We’re all hired to perform a particular job at a particular company for an agreed amount of money. That’s how a typical employer-employee relationship works in the world today. People show up and punch a clock, do their work, lay low and re-punch the clock and head home when it rolls past 5pm. Well, if you’re wanting to have a “job” at any level of athletics, that’s never how a workday would be described for you; if you don’t already know that! If you’re on the outside looking in to the world of college/professional athletics and wanting to get in, we’ve got an abundance of advice you need to soak up and store in your head! Just as a disclaimer; working in this profession is never considered a “job”, it’s a commitment to a lifestyle.

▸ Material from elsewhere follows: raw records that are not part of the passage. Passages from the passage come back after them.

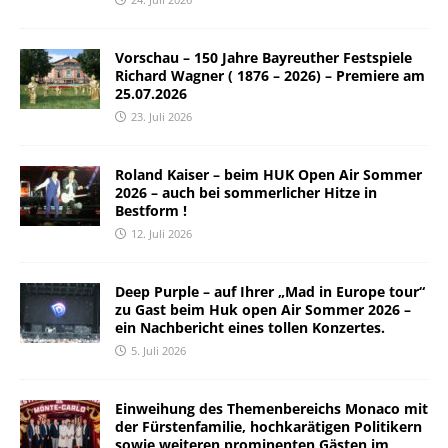
Vorschau – 150 Jahre Bayreuther Festspiele
Richard Wagner ( 1876 – 2026) – Premiere am
25.07.2026
23. Juli 2026
Roland Kaiser – beim HUK Open Air Sommer
2026 – auch bei sommerlicher Hitze in
Bestform !
12. Juli 2026
Deep Purple – auf Ihrer „Mad in Europe tour“
zu Gast beim Huk open Air Sommer 2026 –
ein Nachbericht eines tollen Konzertes.
5. Juli 2026
Einweihung des Themenbereichs Monaco mit
der Fürstenfamilie, hochkarätigen Politikern
sowie weiteren prominenten Gästen im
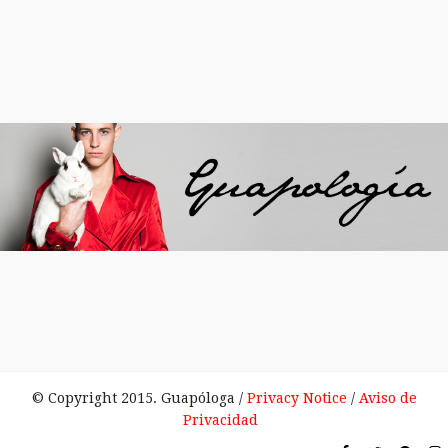
© Copyright 2015. Guapóloga /
Privacy Notice
/
Aviso de
Privacidad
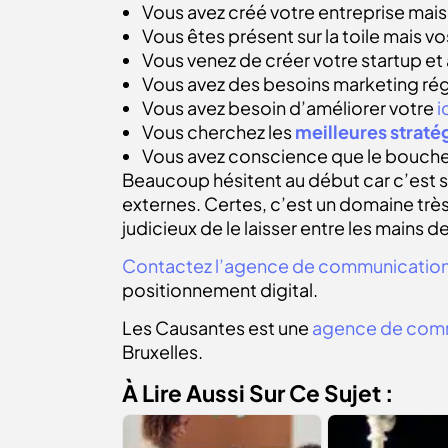
Vous avez créé votre entreprise mais
Vous êtes présent sur la toile mais vo
Vous venez de créer votre startup et
Vous avez des besoins marketing ré
Vous avez besoin d’améliorer votre
i
Vous cherchez les
meilleures strat
Vous avez conscience que le bouche à
Beaucoup hésitent au début car c’est so
externes. Certes, c’est un domaine très
judicieux de le laisser entre les mains
Contactez l’agence de communication
positionnement digital.
Les Causantes est une
agence de com
Bruxelles.
À Lire Aussi Sur Ce Sujet :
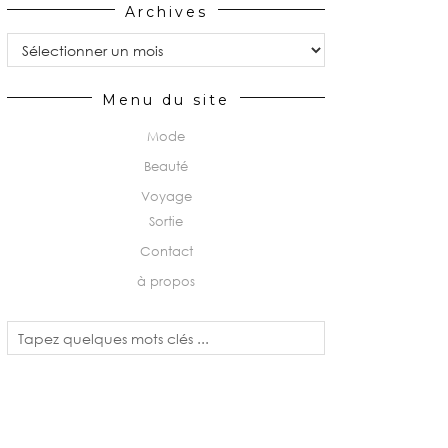
Archives
Archives
Menu du site
Mode
Beauté
Voyage
Sortie
Contact
à propos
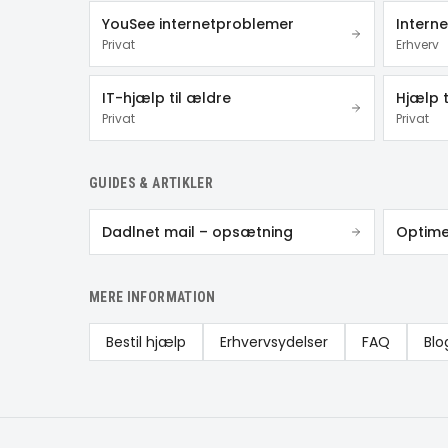
YouSee internetproblemer
Interne
Privat
Erhverv
IT-hjælp til ældre
Hjælp ti
Privat
Privat
GUIDES & ARTIKLER
Dadlnet mail – opsætning
Optime
MERE INFORMATION
Bestil hjælp
Erhvervsydelser
FAQ
Blo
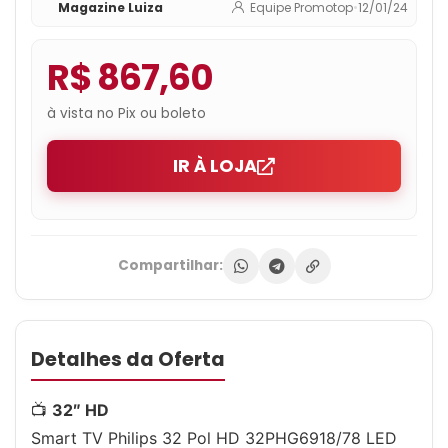
Magazine Luiza
Equipe Promotop
•
12/01/24
R$ 867,60
à vista no Pix ou boleto
IR À LOJA
Compartilhar:
Detalhes da Oferta
📺
32″ HD
Smart TV Philips 32 Pol HD 32PHG6918/78 LED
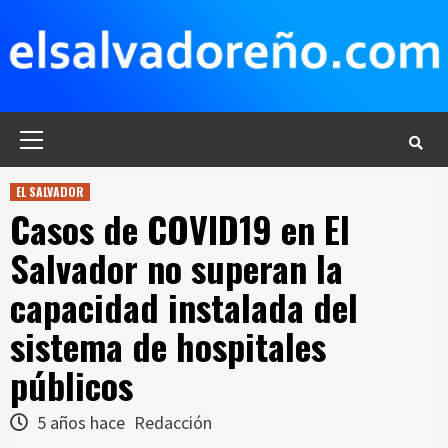
Saltar
al
contenido
Menú
principal
EL SALVADOR
Casos de COVID19 en El
Salvador no superan la
capacidad instalada del
sistema de hospitales
públicos
5 años hace
Redacción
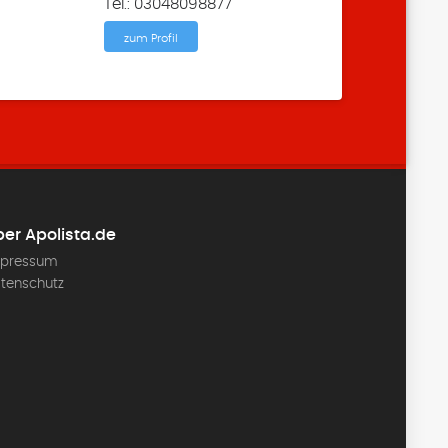
Tel.: 03048098877
zum Profil
er Apolista.de
pressum
tenschutz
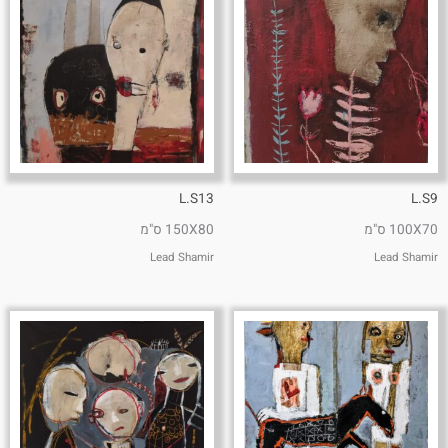
L.S13
L.S9
100X70 ס"מ
150X80 ס"מ
Lead Shamir
Lead Shamir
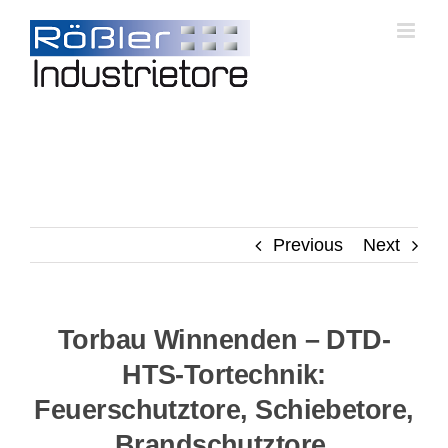
Skip
to
content
Previous
Next
Torbau Winnenden – DTD-
HTS-Tortechnik:
Feuerschutztore, Schiebetore,
Brandschutztore,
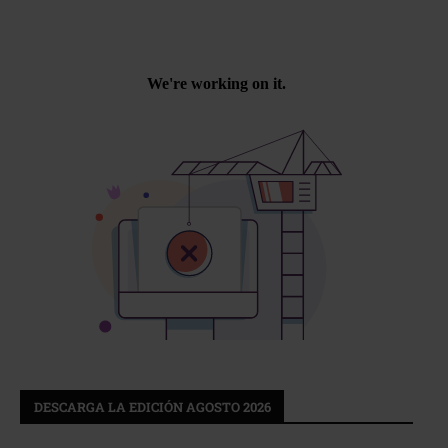
DESCARGA LA EDICIÓN AGOSTO 2026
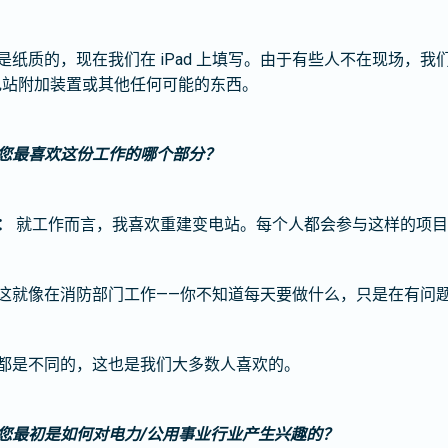
，现在我们在 iPad 上填写。由于有些人不在现场，我们召开了很
变电站附加装置或其他任何可能的东西。
您最喜欢这份工作的哪个部分？
：
就工作而言，我喜欢重建变电站。每个人都会参与这样的项目
这就像在消防部门工作——你不知道每天要做什么，只是在有问
都是不同的，这也是我们大多数人喜欢的。
您最初是如何对电力/公用事业行业产生兴趣的？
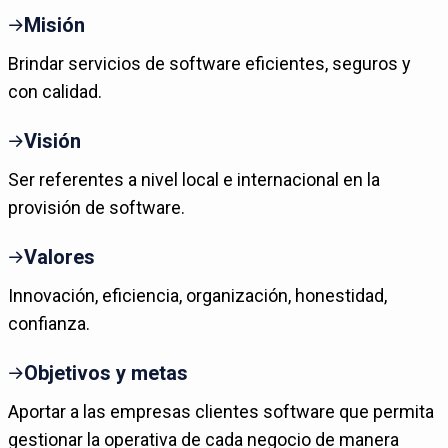
Misión
Brindar servicios de software eficientes, seguros y
con calidad.
Visión
Ser referentes a nivel local e internacional en la
provisión de software.
Valores
Innovación, eficiencia, organización, honestidad,
confianza.
Objetivos y metas
Aportar a las empresas clientes software que permita
gestionar la operativa de cada negocio de manera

What is meant by the title of this blog is much more than just helping out a little during your workday. It means wearing so many “hats” in your role now that you need to carry a coat rack around with you while you’re at work…. Meaning, whatever you’re hired to do, do more than what is outlined in your job description. You’ll gain massive amounts of experience you may not get by doing only what you were hired to do. By doing more, you’ll not only increase your overall knowledge of the business, you’ll also create meaningful lasting relationships along the way with your co-workers and especially with you superiors. At small schools, typically where a young professional will have their start at, athletic department personnel wear so many hats that the experience they gain is priceless and enhances them for the future! As the Assistant AD at my school, I’m not only the person that takes care of game set-up and in-game promotions, I’m also the guy taping the student-athletes’ ankles before the game! That’s right! My “official” title is Assistant Athletic Director and Head Athletic Trainer. My “unofficial” title includes: (but not limited too) PA announcer, game/event manager, security, Sports Information Director and some others I’m sure I’m leaving out at the moment. I do all of those for many reasons (to help the school and student-athletes, help bolster my resume) but the main reason is so that I can get my hands on as many areas as I can in college athletics so I can learn everything I possibly can to mold myself into a better Athletic Director. I will never learn the in’s and out’s of a successful athletic department if I don’t get my hands into all the important areas (compliance, development, academics, sports information, marketing, SA health and welfare). You can sit back and do only what your hired to do and be comfortable with it, but in this profession, you’ll never advance past what you’re doing now.

Along with wearing multiple “hats”, you need to network as much as you can like Katie eluded to in last week’s blog. You also need to educate yourself in as many areas as you can in the profession. What I mean by that is getting yourself out there attending conferences, workshops and getting involved not only on your own campus but in organizations nationwide! I am told all the time by my mentors that being involved on your campus will provide you with knowledge and relationships that you can never get from books or seminars. The athletic department’s goals are always a part of your overall institutions goals of making the educational experience one that is memorable and beneficial to their future. The ENTIRE campus is working towards that same goal so you need not forget that and get across campus and involved in committees and forums as much as possible. The more involved you are on your campus and in surrounding areas, the more a potential employer will see just how devoted and passionate you are about your personal and professional development. It shows them that you’re not looking for just a “job”, you’re looking for a career. Without those types of involvements, you’ll never advance past where you are now. So if you’re not willing to go the extra mile and get involved, I hope you’re quite comfortable where you are now! If you are willing, great! Get involved on your campus and in organizations that interest you and learn something new EVERYDAY! The saying is true, “knowledge is power!”